Zu den Aufgaben der Botschafter*innen am Samstag gehörte zunächst vor allem, die aufgebauten Nährstoffinseln nach dem Gewitter am Vortag zu checken und mit neuem Anschauungsmaterial, was genau in welche Tonne darf, zu bestücken. Um Punkt 14:00 Uhr kamen dann die ersten Fans, die sich die besten Plätze in den vorderen Konzertreihen sichern wollten. Und mit den ersten Besucher*innen auf dem Feld kamen auch schon die ersten Interessierten ins Cradle Village.
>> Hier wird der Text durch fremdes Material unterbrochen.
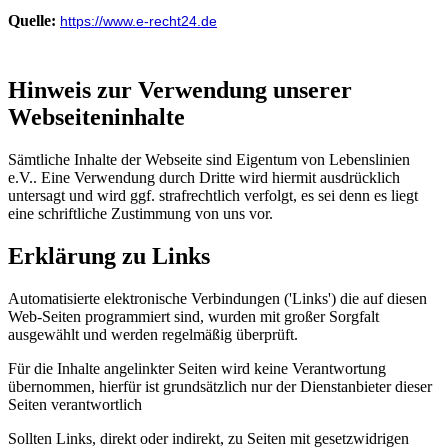
Quelle:
https://www.e-recht24.de
Hinweis zur Verwendung unserer
Webseiteninhalte
Sämtliche Inhalte der Webseite sind Eigentum von Lebenslinien
e.V.. Eine Verwendung durch Dritte wird hiermit ausdrücklich
untersagt und wird ggf. strafrechtlich verfolgt, es sei denn es liegt
eine schriftliche Zustimmung von uns vor.
Erklärung zu Links
Automatisierte elektronische Verbindungen ('Links') die auf diesen
Web-Seiten programmiert sind, wurden mit großer Sorgfalt
ausgewählt und werden regelmäßig überprüft.
Für die Inhalte angelinkter Seiten wird keine Verantwortung
übernommen, hierfür ist grundsätzlich nur der Dienstanbieter dieser
Seiten verantwortlich
Sollten Links, direkt oder indirekt, zu Seiten mit gesetzwidrigen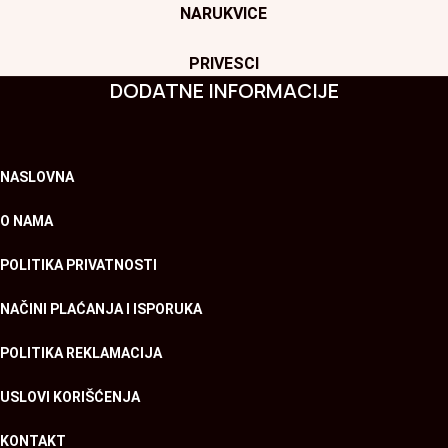
NARUKVICE
PRIVESCI
DODATNE INFORMACIJE
NASLOVNA
O NAMA
POLITIKA PRIVATNOSTI
NAČINI PLAĆANJA I ISPORUKA
POLITIKA REKLAMACIJA
USLOVI KORIŠĆENJA
KONTAKT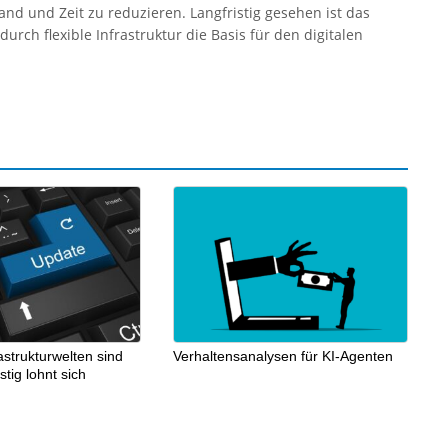
nd und Zeit zu reduzieren. Langfristig gesehen ist das
urch flexible Infrastruktur die Basis für den digitalen
astrukturwelten sind
Verhaltensanalysen für KI-Agenten
stig lohnt sich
Dort informierten sie sich über das Konzept der Konzerte, die einzelnen Cases, konnten bei einem Quiz ein Die Ärzte-Shirt gewinnen, an der Citizen Wall festhalten, wie für sie ein zukunftsfähiges Großkonzert aussieht – oder beim Knärzje-Stand ein mit Brotresten gebrautes Bier trinken.
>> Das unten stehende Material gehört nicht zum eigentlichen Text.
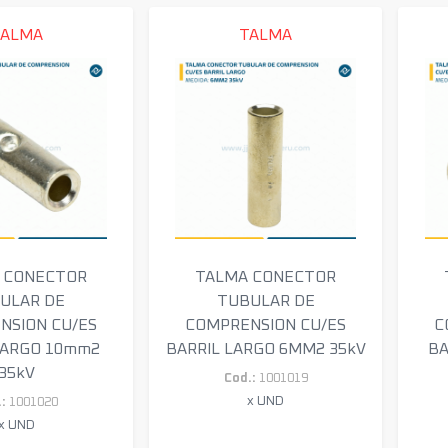
TALMA
TALMA
 CONECTOR
TALMA CONECTOR
ULAR DE
TUBULAR DE
NSION CU/ES
COMPRENSION CU/ES
C
LARGO 10mm2
BARRIL LARGO 6MM2 35kV
BA
35kV
Cod.:
1001019
x UND
:
1001020
x UND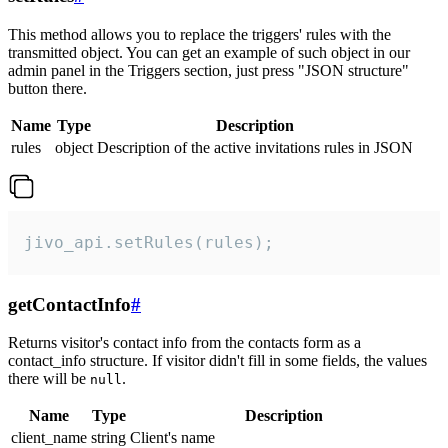
This method allows you to replace the triggers' rules with the
transmitted object. You can get an example of such object in our
admin panel in the Triggers section, just press "JSON structure"
button there.
Name
Type
Description
rules
object
Description of the active invitations rules in JSON
jivo_api.setRules(rules);
getContactInfo
#
Returns visitor's contact info from the contacts form as a
contact_info structure. If visitor didn't fill in some fields, the values
there will be
.
null
Name
Type
Description
client_name
string
Client's name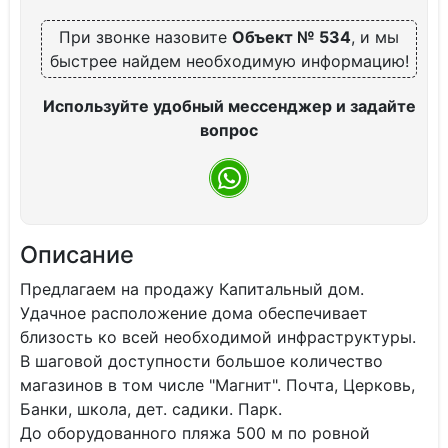
При звонке назовите
Объект № 534
, и мы
быстрее найдем необходимую информацию!
Используйте удобный мессенджер и задайте
вопрос
Описание
Предлагаем на продажу Капитальный дом.
Удачное расположение дома обеспечивает
близость ко всей необходимой инфраструктуры.
В шаговой доступности большое количество
магазинов в том числе "Магнит". Почта, Церковь,
Банки, школа, дет. садики. Парк.
До оборудованного пляжа 500 м по ровной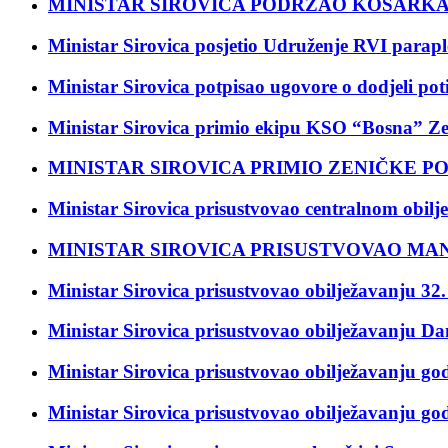
MINISTAR SIROVICA PODRŽAO KOŠARKAŠ
Ministar Sirovica posjetio Udruženje RVI parap
Ministar Sirovica potpisao ugovore o dodjeli po
Ministar Sirovica primio ekipu KSO “Bosna” Ze
MINISTAR SIROVICA PRIMIO ZENIČKE P
Ministar Sirovica prisustvovao centralnom obilj
MINISTAR SIROVICA PRISUSTVOVAO MAN
Ministar Sirovica prisustvovao obilježavanju 32.
Ministar Sirovica prisustvovao obilježavanju Da
Ministar Sirovica prisustvovao obilježavanju god
Ministar Sirovica prisustvovao obilježavanju god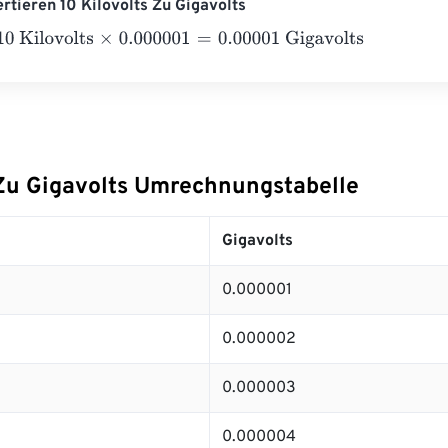
ertieren 10 Kilovolts Zu Gigavolts
ilovolts
×
0.000001
=
0.00001
Gigavolts
 Zu Gigavolts Umrechnungstabelle
Gigavolts
0.000001
0.000002
0.000003
0.000004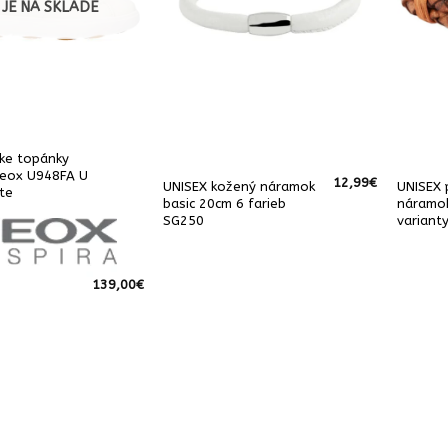
 JE NA SKLADE
ke topánky
geox U948FA U
12,99
€
UNISEX kožený náramok
UNISEX 
te
basic 20cm 6 farieb
náramok
SG250
variant
139,00
€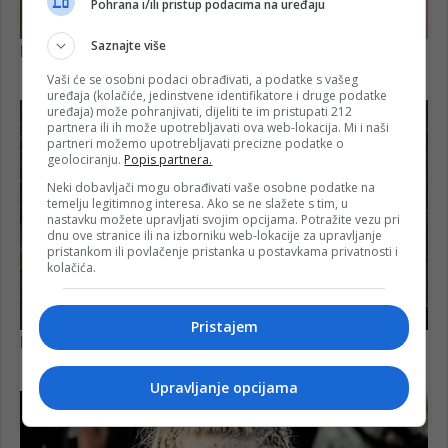
Pohrana i/ili pristup podacima na uređaju
Saznajte više
Vaši će se osobni podaci obrađivati, a podatke s vašeg
uređaja (kolačiće, jedinstvene identifikatore i druge podatke
uređaja) može pohranjivati, dijeliti te im pristupati 212
partnera ili ih može upotrebljavati ova web-lokacija. Mi i naši
partneri možemo upotrebljavati precizne podatke o
geolociranju.
Popis partnera.
Neki dobavljači mogu obrađivati vaše osobne podatke na
temelju legitimnog interesa. Ako se ne slažete s tim, u
nastavku možete upravljati svojim opcijama. Potražite vezu pri
dnu ove stranice ili na izborniku web-lokacije za upravljanje
pristankom ili povlačenje pristanka u postavkama privatnosti i
kolačića.
Pristajem
Upravljanje opcijama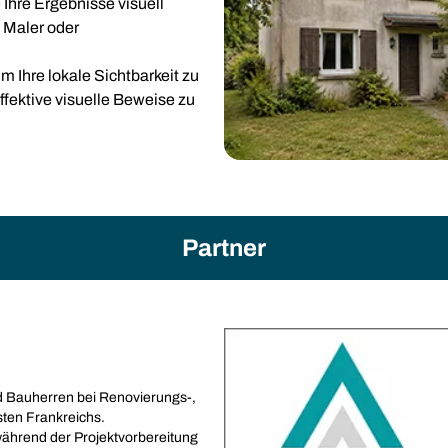
 Ihre Ergebnisse visuell
, Maler oder
m Ihre lokale Sichtbarkeit zu
fektive visuelle Beweise zu
Partner
nd Bauherren bei Renovierungs-,
ten Frankreichs.
ährend der Projektvorbereitung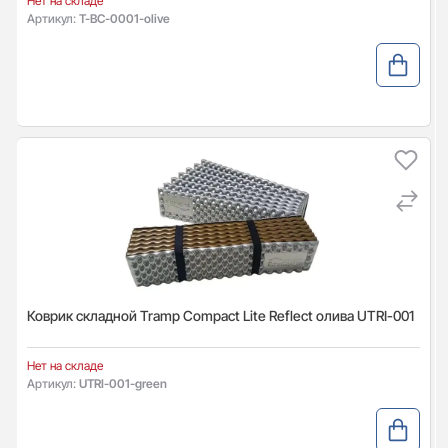
Нет на складе
Артикул:
T-BC-0001-olive
Коврик складной Tramp Compact Lite Reflect олива UTRI-001
Нет на складе
Артикул:
UTRI-001-green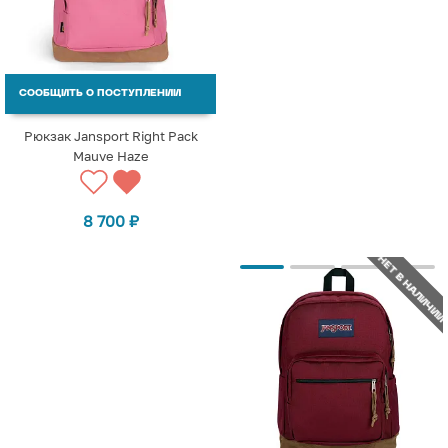
СООБЩИТЬ О ПОСТУПЛЕНИИ
Рюкзак Jansport Right Pack
Mauve Haze
8 700
₽
НЕТ В НАЛИЧИИ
Mit dem letzten Akkord am Sonntagabend endete zwar der Einsatz unserer “Botis” beim Labor Tempelhof – aber noch lange nicht das Gesamtprojekt. Denn wie es auch für Die Toten Hosen und Die Ärzte nach kurzen Pausen weiter auf Tour ging, geht es im Labor Tempelhof bald in die Umsetzung der nächsten Projektbausteine.
Ein Blick in die Zukunft
Den Konzerten und der Umsetzung der C2C-Cases gingen zwar viele Monate Arbeit voraus, aber streng genommen waren die beiden Wochenende im August erst der Auftakt des Transformationsprojekts. Als weiterer Projektbaustein wurde bereits der Report zum Projekt veröffentlicht, der Handlungsempfehlungen für die Politik für eine echte Kreislaufwirtschaft nach Cradle to Cradle enthält. In ihm haben wir gemeinsam mit dem Forschungs- und Beratungsinstitut Adelphi aufgeschrieben, welche gesetzlichen Hürden oder fehlenden Rahmenbedingungen uns bei der Umsetzung der Cases aufgefallen sind, die einer C2C-Wirtschaft noch im Wege stehen. Die Auswirkungen der einzelnen Cases auf Klima und Ressourcen haben wir gemeinsam mit der Unternehmensberatung BCG genau gemessen und tun das noch immer. Die Ergebnisse veröffentlichen wir im November als digitales, mehrsprachiges Guidebook für die Veranstaltungsbranche. Es soll eine Blaupause für alle Veranstaltenden sein, die zum Austauschen, Nachahmen und, im Idealfall, Bessermachen einlädt. Es erscheint pünktlich zum C2C Summit: Staging the Future, der am 22.11.2022 in Berlin stattfindet. Dort werden wir mit Vertreter*innen aus Politik, Wirtschaft und Veranstaltungsbranche über die Ergebnisse diskutieren und darüber, wie wir die umgesetzten Maßnahmen auch in allen anderen gesellschaftlichen Bereichen umsetzen können. In den kommenden beiden Jahren schließen sich dann eine viermonatige Ausstellung zum Labor Tempelhof sowie eine Eventreihe mit 12 kleineren Veranstaltungen in Berlin an. Letztlich soll eine Transformationsplattform entstehen, über die sich alle vernetzen und austauschen können, die gemeinsam mit den Projekt-Initiatoren daran arbeiten wollen, wirklich etwas zu verändern.
Augen aufhalten
Wenn ihr also das nächste Mal ein Konzert, Festival, oder ein anderes Event besucht, haltet Ausschau nach Trockentoiletten oder anderen Elementen, die wir bei den Konzerten des Labor Tempelhof ausprobiert haben. Wir sind gespannt, wie schnell und breit sich dieser Ansatz bei Großveranstaltungen durchsetzt.